Submitted by jhartgen@abi.org on

The U.S. Securities and Exchange Commission (SEC) voted 3-2 yesterday to make it tougher for shareholders to push companies on issues such as climate change, social justice and diversity, with Democratic commissioners dissenting against the move, Reuters reported. The rule, first proposed by the SEC last November, raises the bar for submitting shareholder proposals to companies’ annual ballots and increases the proportion of the vote a proposal must win before it can be resubmitted. The SEC and corporate lobby groups have said the decades-old rules need to be modernized to stop niche issues clogging up corporate ballots — a risk that SEC chair Jay Clayton said on Wednesday could impose “significant” costs on companies and other shareholders.

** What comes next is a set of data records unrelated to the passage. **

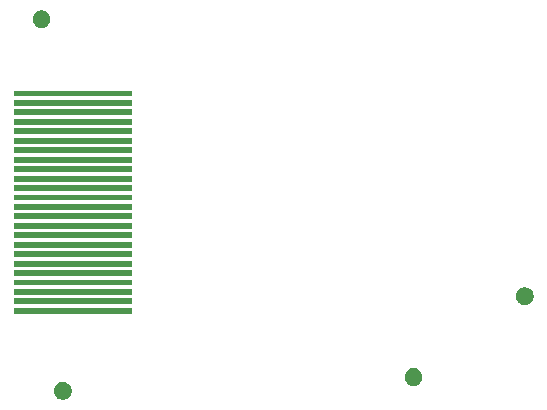
<source format=gbr>
G04 #@! TF.GenerationSoftware,KiCad,Pcbnew,(5.1.5)-3*
G04 #@! TF.CreationDate,2020-05-11T12:36:13-04:00*
G04 #@! TF.ProjectId,SmartWatch V4,536d6172-7457-4617-9463-682056342e6b,rev?*
G04 #@! TF.SameCoordinates,Original*
G04 #@! TF.FileFunction,Soldermask,Bot*
G04 #@! TF.FilePolarity,Negative*
%FSLAX46Y46*%
G04 Gerber Fmt 4.6, Leading zero omitted, Abs format (unit mm)*
G04 Created by KiCad (PCBNEW (5.1.5)-3) date 2020-05-11 12:36:13*
%MOMM*%
%LPD*%
G04 APERTURE LIST*
%ADD10C,0.100000*%
G04 APERTURE END LIST*
D10*
G36*
X129822269Y-94846322D02*
G01*
X129958755Y-94902857D01*
X130081597Y-94984937D01*
X130186063Y-95089403D01*
X130268143Y-95212245D01*
X130324678Y-95348731D01*
X130353500Y-95493631D01*
X130353500Y-95641369D01*
X130324678Y-95786269D01*
X130268143Y-95922755D01*
X130186063Y-96045597D01*
X130081597Y-96150063D01*
X129958755Y-96232143D01*
X129822269Y-96288678D01*
X129677369Y-96317500D01*
X129529631Y-96317500D01*
X129384731Y-96288678D01*
X129248245Y-96232143D01*
X129125403Y-96150063D01*
X129020937Y-96045597D01*
X128938857Y-95922755D01*
X128882322Y-95786269D01*
X128853500Y-95641369D01*
X128853500Y-95493631D01*
X128882322Y-95348731D01*
X128938857Y-95212245D01*
X129020937Y-95089403D01*
X129125403Y-94984937D01*
X129248245Y-94902857D01*
X129384731Y-94846322D01*
X129529631Y-94817500D01*
X129677369Y-94817500D01*
X129822269Y-94846322D01*
G37*
G36*
X159518769Y-93678822D02*
G01*
X159655255Y-93735357D01*
X159778097Y-93817437D01*
X159882563Y-93921903D01*
X159964643Y-94044745D01*
X160021178Y-94181231D01*
X160050000Y-94326131D01*
X160050000Y-94473869D01*
X160021178Y-94618769D01*
X159964643Y-94755255D01*
X159882563Y-94878097D01*
X159778097Y-94982563D01*
X159655255Y-95064643D01*
X159518769Y-95121178D01*
X159373869Y-95150000D01*
X159226131Y-95150000D01*
X159081231Y-95121178D01*
X158944745Y-95064643D01*
X158821903Y-94982563D01*
X158717437Y-94878097D01*
X158635357Y-94755255D01*
X158578822Y-94618769D01*
X158550000Y-94473869D01*
X158550000Y-94326131D01*
X158578822Y-94181231D01*
X158635357Y-94044745D01*
X158717437Y-93921903D01*
X158821903Y-93817437D01*
X158944745Y-93735357D01*
X159081231Y-93678822D01*
X159226131Y-93650000D01*
X159373869Y-93650000D01*
X159518769Y-93678822D01*
G37*
G36*
X135450000Y-89050000D02*
G01*
X125450000Y-89050000D01*
X125450000Y-88550000D01*
X135450000Y-88550000D01*
X135450000Y-89050000D01*
G37*
G36*
X168950969Y-86832622D02*
G01*
X169087455Y-86889157D01*
X169210297Y-86971237D01*
X169314763Y-87075703D01*
X169396843Y-87198545D01*
X169453378Y-87335031D01*
X169482200Y-87479931D01*
X169482200Y-87627669D01*
X169453378Y-87772569D01*
X169396843Y-87909055D01*
X169314763Y-88031897D01*
X169210297Y-88136363D01*
X169087455Y-88218443D01*
X168950969Y-88274978D01*
X168806069Y-88303800D01*
X168658331Y-88303800D01*
X168513431Y-88274978D01*
X168376945Y-88218443D01*
X168254103Y-88136363D01*
X168149637Y-88031897D01*
X168067557Y-87909055D01*
X168011022Y-87772569D01*
X167982200Y-87627669D01*
X167982200Y-87479931D01*
X168011022Y-87335031D01*
X168067557Y-87198545D01*
X168149637Y-87075703D01*
X168254103Y-86971237D01*
X168376945Y-86889157D01*
X168513431Y-86832622D01*
X168658331Y-86803800D01*
X168806069Y-86803800D01*
X168950969Y-86832622D01*
G37*
G36*
X135450000Y-88250000D02*
G01*
X125450000Y-88250000D01*
X125450000Y-87750000D01*
X135450000Y-87750000D01*
X135450000Y-88250000D01*
G37*
G36*
X135450000Y-87450000D02*
G01*
X125450000Y-87450000D01*
X125450000Y-86950000D01*
X135450000Y-86950000D01*
X135450000Y-87450000D01*
G37*
G36*
X135450000Y-86650000D02*
G01*
X125450000Y-86650000D01*
X125450000Y-86150000D01*
X135450000Y-86150000D01*
X135450000Y-86650000D01*
G37*
G36*
X135450000Y-85850000D02*
G01*
X125450000Y-85850000D01*
X125450000Y-85350000D01*
X135450000Y-85350000D01*
X135450000Y-85850000D01*
G37*
G36*
X135450000Y-85050000D02*
G01*
X125450000Y-85050000D01*
X125450000Y-84550000D01*
X135450000Y-84550000D01*
X135450000Y-85050000D01*
G37*
G36*
X135450000Y-84250000D02*
G01*
X125450000Y-84250000D01*
X125450000Y-83750000D01*
X135450000Y-83750000D01*
X135450000Y-84250000D01*
G37*
G36*
X135450000Y-83450000D02*
G01*
X125450000Y-83450000D01*
X125450000Y-82950000D01*
X135450000Y-82950000D01*
X135450000Y-83450000D01*
G37*
G36*
X135450000Y-82650000D02*
G01*
X125450000Y-82650000D01*
X125450000Y-82150000D01*
X135450000Y-82150000D01*
X135450000Y-82650000D01*
G37*
G36*
X135450000Y-81850000D02*
G01*
X125450000Y-81850000D01*
X125450000Y-81350000D01*
X135450000Y-81350000D01*
X135450000Y-81850000D01*
G37*
G36*
X135450000Y-81050000D02*
G01*
X125450000Y-81050000D01*
X125450000Y-80550000D01*
X135450000Y-80550000D01*
X135450000Y-81050000D01*
G37*
G36*
X135450000Y-80250000D02*
G01*
X125450000Y-80250000D01*
X125450000Y-79750000D01*
X135450000Y-79750000D01*
X135450000Y-80250000D01*
G37*
G36*
X135450000Y-79450000D02*
G01*
X125450000Y-79450000D01*
X125450000Y-78950000D01*
X135450000Y-78950000D01*
X135450000Y-79450000D01*
G37*
G36*
X135450000Y-78650000D02*
G01*
X125450000Y-78650000D01*
X125450000Y-78150000D01*
X135450000Y-78150000D01*
X135450000Y-78650000D01*
G37*
G36*
X135450000Y-77850000D02*
G01*
X125450000Y-77850000D01*
X125450000Y-77350000D01*
X135450000Y-77350000D01*
X135450000Y-77850000D01*
G37*
G36*
X135450000Y-77050000D02*
G01*
X125450000Y-77050000D01*
X125450000Y-76550000D01*
X135450000Y-76550000D01*
X135450000Y-77050000D01*
G37*
G36*
X135450000Y-76250000D02*
G01*
X125450000Y-76250000D01*
X125450000Y-75750000D01*
X135450000Y-75750000D01*
X135450000Y-76250000D01*
G37*
G36*
X135450000Y-75450000D02*
G01*
X125450000Y-75450000D01*
X125450000Y-74950000D01*
X135450000Y-74950000D01*
X135450000Y-75450000D01*
G37*
G36*
X135450000Y-74650000D02*
G01*
X125450000Y-74650000D01*
X125450000Y-74150000D01*
X135450000Y-74150000D01*
X135450000Y-74650000D01*
G37*
G36*
X135450000Y-73850000D02*
G01*
X125450000Y-73850000D01*
X125450000Y-73350000D01*
X135450000Y-73350000D01*
X135450000Y-73850000D01*
G37*
G36*
X135450000Y-73050000D02*
G01*
X125450000Y-73050000D01*
X125450000Y-72550000D01*
X135450000Y-72550000D01*
X135450000Y-73050000D01*
G37*
G36*
X135450000Y-72250000D02*
G01*
X125450000Y-72250000D01*
X125450000Y-71750000D01*
X135450000Y-71750000D01*
X135450000Y-72250000D01*
G37*
G36*
X135450000Y-71450000D02*
G01*
X125450000Y-71450000D01*
X125450000Y-70950000D01*
X135450000Y-70950000D01*
X135450000Y-71450000D01*
G37*
G36*
X135450000Y-70650000D02*
G01*
X125450000Y-70650000D01*
X125450000Y-70150000D01*
X135450000Y-70150000D01*
X135450000Y-70650000D01*
G37*
G36*
X128018769Y-63378822D02*
G01*
X128155255Y-63435357D01*
X128278097Y-63517437D01*
X128382563Y-63621903D01*
X128464643Y-63744745D01*
X128521178Y-63881231D01*
X128550000Y-64026131D01*
X128550000Y-64173869D01*
X128521178Y-64318769D01*
X128464643Y-64455255D01*
X128382563Y-64578097D01*
X128278097Y-64682563D01*
X128155255Y-64764643D01*
X128018769Y-64821178D01*
X127873869Y-64850000D01*
X127726131Y-64850000D01*
X127581231Y-64821178D01*
X127444745Y-64764643D01*
X127321903Y-64682563D01*
X127217437Y-64578097D01*
X127135357Y-64455255D01*
X127078822Y-64318769D01*
X127050000Y-64173869D01*
X127050000Y-64026131D01*
X127078822Y-63881231D01*
X127135357Y-63744745D01*
X127217437Y-63621903D01*
X127321903Y-63517437D01*
X127444745Y-63435357D01*
X127581231Y-63378822D01*
X127726131Y-63350000D01*
X127873869Y-63350000D01*
X128018769Y-63378822D01*
G37*
M02*

</source>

But the changes sparked blowback from many investors, lawmakers, and the SEC’s own Democratic commissioners, who warned it would kill proposals on climate change, racial justice, and the COVID-19 pandemic just as corporate America should be confronting these problems. “These issues are material to performance and shareholders…. Today’s rule amendments unnecessarily interfere with, and may chill, the live debate over these issues,” said Caroline Crenshaw, the agency’s new Democratic commissioner. Previously, an investor had to hold at least $2,000 of a company’s stock for one year to file a proposal — a threshold the SEC raised to three years on Wednesday. It also raised the proportion of the vote a proposal must win in order to be resubmitted to the ballot year-on-year.